[Aufgaben]
[1] Warum konzentrierte sich die Diabetesbehandlung laut dem Text über Gewichtsreduktion bei Typ-2-Diabetes nicht mehr fast nur auf die Blutzuckersenkung? Antworte in ein bis drei Sätzen.
[2] Welche Gewichtsreduktion kann nach dem Text über Gewichtsreduktion bei Typ-2-Diabetes helfen, die Blutzuckerziele wieder zu erreichen?
[3] Schreibe den Text über Gewichtsreduktion bei Typ-2-Diabetes nach seinem letzten Satz weiter.

[Übungstext]

————————

Medical Tribune
7. Juni 2022Diabetes ist bei 70 Prozent adipositasassoziiert

Gewichtsreduktion als zentrales Therapieziel bei Diabetes Typ 2

Ein Typ-2-Diabetes entwickelt sich oft auf dem Boden einer Adipositas. Schaffen es die Patienten, ihr Gewicht deutlich zu reduzieren, erleichtert das die Glukosekontrolle und beeinflusst Gesundheit und Lebensqualität positiv. Experten fordern zudem, auch das medikamentöse Gewichtsmanagement in den Fokus der Therapie zu rücken.

Eine Gewichtsreduktion von 15 Prozent kann helfen, die Blutzuckerziele wieder zu erreichen.
iStock/Lyubov Kulikova

Lange Zeit konzentrierte man sich in der Diabetesbehandlung fast ausschliesslich auf die Blutzuckersenkung. Das änderte sich, als verschiedene Studien zeigten, dass einige moderne Antidiabetika einen kardiovaskulären Zusatznutzen bieten und das Risiko für Herzinfarkt, Schlaganfall und kardiovaskulären Tod weitgehend unabhängig von ihrer glukosesenkenden Wirkung zusätzlich reduzieren konnten. Nun ging es bei Patienten mit Typ-2-Dia­betes und hohem kardiovaskulärem Risiko darum, sie von diesem zusätzlichen Benefit profitieren zu lassen. Doch nach wie vor konzen­triert sich die Therapie darauf, metabolische Spätfolgen der Erkrankung zu verhindern oder zu behandeln.

————————

[Auszüge der Liste]
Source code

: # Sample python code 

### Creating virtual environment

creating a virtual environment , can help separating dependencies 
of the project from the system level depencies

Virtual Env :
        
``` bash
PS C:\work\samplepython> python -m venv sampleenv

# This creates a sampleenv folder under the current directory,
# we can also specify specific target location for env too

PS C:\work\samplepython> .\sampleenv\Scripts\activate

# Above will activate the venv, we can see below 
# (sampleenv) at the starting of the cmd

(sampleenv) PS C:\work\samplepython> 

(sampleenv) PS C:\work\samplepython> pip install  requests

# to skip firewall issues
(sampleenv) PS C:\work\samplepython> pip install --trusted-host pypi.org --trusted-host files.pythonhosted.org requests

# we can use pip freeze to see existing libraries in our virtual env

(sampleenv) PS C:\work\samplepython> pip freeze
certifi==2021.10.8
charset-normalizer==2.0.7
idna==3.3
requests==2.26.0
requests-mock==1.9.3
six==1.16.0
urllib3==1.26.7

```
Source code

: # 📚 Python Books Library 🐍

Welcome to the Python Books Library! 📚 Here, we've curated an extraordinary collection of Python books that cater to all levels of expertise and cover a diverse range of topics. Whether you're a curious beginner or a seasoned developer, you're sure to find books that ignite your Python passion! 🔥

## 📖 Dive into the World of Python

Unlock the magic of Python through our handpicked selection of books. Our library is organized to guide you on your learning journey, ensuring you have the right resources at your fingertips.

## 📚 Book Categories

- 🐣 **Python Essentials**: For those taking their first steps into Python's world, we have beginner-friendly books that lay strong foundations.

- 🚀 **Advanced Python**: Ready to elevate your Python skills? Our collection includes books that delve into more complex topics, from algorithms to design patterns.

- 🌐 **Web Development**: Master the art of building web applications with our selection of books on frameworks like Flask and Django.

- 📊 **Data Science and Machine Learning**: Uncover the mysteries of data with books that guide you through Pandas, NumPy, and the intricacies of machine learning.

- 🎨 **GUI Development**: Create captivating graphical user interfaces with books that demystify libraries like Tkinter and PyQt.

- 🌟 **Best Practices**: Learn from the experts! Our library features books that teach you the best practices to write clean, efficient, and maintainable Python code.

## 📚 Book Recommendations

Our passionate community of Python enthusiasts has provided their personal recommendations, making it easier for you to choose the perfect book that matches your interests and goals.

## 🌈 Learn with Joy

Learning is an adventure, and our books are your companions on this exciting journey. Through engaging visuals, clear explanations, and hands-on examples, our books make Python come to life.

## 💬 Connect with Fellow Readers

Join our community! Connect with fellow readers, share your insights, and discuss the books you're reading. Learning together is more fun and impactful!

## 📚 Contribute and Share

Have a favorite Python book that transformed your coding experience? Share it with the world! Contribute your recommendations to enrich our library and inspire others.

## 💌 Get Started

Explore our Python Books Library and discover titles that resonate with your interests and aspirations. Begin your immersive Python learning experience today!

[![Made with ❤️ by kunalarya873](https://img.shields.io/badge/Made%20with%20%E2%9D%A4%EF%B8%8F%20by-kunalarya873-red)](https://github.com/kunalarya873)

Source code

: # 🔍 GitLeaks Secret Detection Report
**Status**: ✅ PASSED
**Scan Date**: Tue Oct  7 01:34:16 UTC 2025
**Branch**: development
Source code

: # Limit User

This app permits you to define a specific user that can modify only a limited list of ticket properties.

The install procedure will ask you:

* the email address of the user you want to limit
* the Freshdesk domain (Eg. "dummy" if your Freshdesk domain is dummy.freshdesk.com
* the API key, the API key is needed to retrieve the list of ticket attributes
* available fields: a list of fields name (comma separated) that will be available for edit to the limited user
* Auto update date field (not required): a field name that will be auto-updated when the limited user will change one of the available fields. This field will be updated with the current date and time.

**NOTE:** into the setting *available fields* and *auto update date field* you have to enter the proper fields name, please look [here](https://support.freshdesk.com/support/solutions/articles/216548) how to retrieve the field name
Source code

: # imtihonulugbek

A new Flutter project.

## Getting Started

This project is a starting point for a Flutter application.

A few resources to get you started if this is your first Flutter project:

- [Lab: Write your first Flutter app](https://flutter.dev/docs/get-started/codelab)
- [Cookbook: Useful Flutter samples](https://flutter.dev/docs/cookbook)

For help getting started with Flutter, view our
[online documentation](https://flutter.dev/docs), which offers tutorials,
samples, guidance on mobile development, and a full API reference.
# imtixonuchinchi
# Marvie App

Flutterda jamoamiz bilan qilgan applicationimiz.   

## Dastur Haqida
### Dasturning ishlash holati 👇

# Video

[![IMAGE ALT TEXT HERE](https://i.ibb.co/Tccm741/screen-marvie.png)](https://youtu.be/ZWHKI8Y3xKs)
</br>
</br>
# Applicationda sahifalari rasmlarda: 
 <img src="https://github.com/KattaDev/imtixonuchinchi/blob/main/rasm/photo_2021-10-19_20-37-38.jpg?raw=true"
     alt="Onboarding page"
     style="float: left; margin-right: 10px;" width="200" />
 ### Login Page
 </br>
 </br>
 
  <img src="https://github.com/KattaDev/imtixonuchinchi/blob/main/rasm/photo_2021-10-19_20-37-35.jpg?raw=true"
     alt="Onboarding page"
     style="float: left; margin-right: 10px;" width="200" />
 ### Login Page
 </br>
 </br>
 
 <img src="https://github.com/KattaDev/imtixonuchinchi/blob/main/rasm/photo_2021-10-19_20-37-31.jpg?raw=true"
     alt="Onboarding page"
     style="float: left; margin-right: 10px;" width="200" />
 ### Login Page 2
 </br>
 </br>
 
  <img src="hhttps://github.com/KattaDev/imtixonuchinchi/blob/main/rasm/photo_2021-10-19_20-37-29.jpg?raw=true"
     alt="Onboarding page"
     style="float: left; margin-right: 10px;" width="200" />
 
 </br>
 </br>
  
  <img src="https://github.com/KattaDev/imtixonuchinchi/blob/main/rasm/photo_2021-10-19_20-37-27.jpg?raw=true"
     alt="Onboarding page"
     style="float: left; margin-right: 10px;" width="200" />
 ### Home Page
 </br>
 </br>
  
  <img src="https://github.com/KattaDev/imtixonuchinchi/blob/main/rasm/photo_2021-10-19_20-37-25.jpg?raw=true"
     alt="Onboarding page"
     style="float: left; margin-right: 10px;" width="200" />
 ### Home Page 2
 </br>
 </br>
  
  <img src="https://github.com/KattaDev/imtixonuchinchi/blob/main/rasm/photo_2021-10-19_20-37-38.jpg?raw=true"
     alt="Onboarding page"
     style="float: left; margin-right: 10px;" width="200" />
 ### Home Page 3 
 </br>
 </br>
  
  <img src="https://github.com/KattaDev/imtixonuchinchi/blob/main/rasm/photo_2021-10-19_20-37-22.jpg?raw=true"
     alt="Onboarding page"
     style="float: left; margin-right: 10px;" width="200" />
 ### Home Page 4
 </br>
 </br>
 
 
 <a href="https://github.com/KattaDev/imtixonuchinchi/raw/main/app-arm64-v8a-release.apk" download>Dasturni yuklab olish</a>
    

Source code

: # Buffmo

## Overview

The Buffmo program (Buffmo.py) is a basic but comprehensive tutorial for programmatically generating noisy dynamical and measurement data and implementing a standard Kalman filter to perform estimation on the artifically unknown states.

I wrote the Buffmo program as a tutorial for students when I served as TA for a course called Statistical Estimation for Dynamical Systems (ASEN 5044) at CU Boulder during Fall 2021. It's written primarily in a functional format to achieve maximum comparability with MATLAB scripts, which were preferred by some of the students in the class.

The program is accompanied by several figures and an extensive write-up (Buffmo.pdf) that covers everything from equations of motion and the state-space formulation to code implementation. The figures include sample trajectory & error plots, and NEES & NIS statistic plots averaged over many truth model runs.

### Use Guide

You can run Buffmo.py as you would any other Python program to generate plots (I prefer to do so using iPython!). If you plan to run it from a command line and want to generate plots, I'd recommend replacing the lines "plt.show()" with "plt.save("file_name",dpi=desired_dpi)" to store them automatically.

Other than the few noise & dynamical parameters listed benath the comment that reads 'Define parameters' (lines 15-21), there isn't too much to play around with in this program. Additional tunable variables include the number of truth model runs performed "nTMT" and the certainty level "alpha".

————————

[Nummerierte Antworten]
[1] Verschiedene Studien zeigten, dass einige moderne Antidiabetika einen kardiovaskulären Zusatznutzen bieten. Sie senkten das Risiko für Herzinfarkt, Schlaganfall und kardiovaskulären Tod weitgehend unabhängig von ihrer glukosesenkenden Wirkung zusätzlich.

[2] Eine Gewichtsreduktion von 15 Prozent.

[3]
Diabetes ist bei 70 Prozent adipositasassoziiert

Dabei könnte und sollte man viel früher ansetzen und den wichtigsten pathophysiologischen «Treiber» des Typ 2 und seiner metabolischen Komplikationen adressieren – die Adipositas. Dies fordert ein texanisches Autorenteam in einer kürzlich in The Lancet veröffentlichten Übersichtsarbeit (1). «Eine nachhaltige Reduktion des Körpergewichts um mindestens 15 Prozent induziert bei zahlreichen Patienten eine Diabetesremission und verbessert bei vielen weiteren Betroffenen die meta­bolische Situation ganz erheblich», schreiben die Experten.

Bei bis zu 70 Prozent der Patienten mit Typ-2-Diabetes liegt ein adipositasassoziierter Diabetes vor, dessen primäres pathophysiologisches Merkmal eine Insulinresistenz ist. Klinisch fallen diese Patienten durch stammbetonte Adipositas, erhöhten Taillenumfang, Acanthosis nigricans, Bluthochdruck, Hypertriglyzerid­ämie oder nichtalkoholische Fettleber auf. Bei dieser Patientengruppe sollte das Behandlungsziel eine Gewichtsreduktion von 15 Prozent und mehr sein.

Massnahmen zur Gewichtsreduktion kosten zwar Geld, so die Autoren, doch langfristig dürfte sich die Investition lohnen, da Komplikationen der Adipositas verhindert werden können.

Referenz
  1. Lingvay I et al. Obesity management as a primary treatment goal for type 2 diabetes: time to reframe the conversation. Lancet. 2022 Jan 22;399(10322):394-405. doi: 10.1016/S0140-6736(21)01919-X.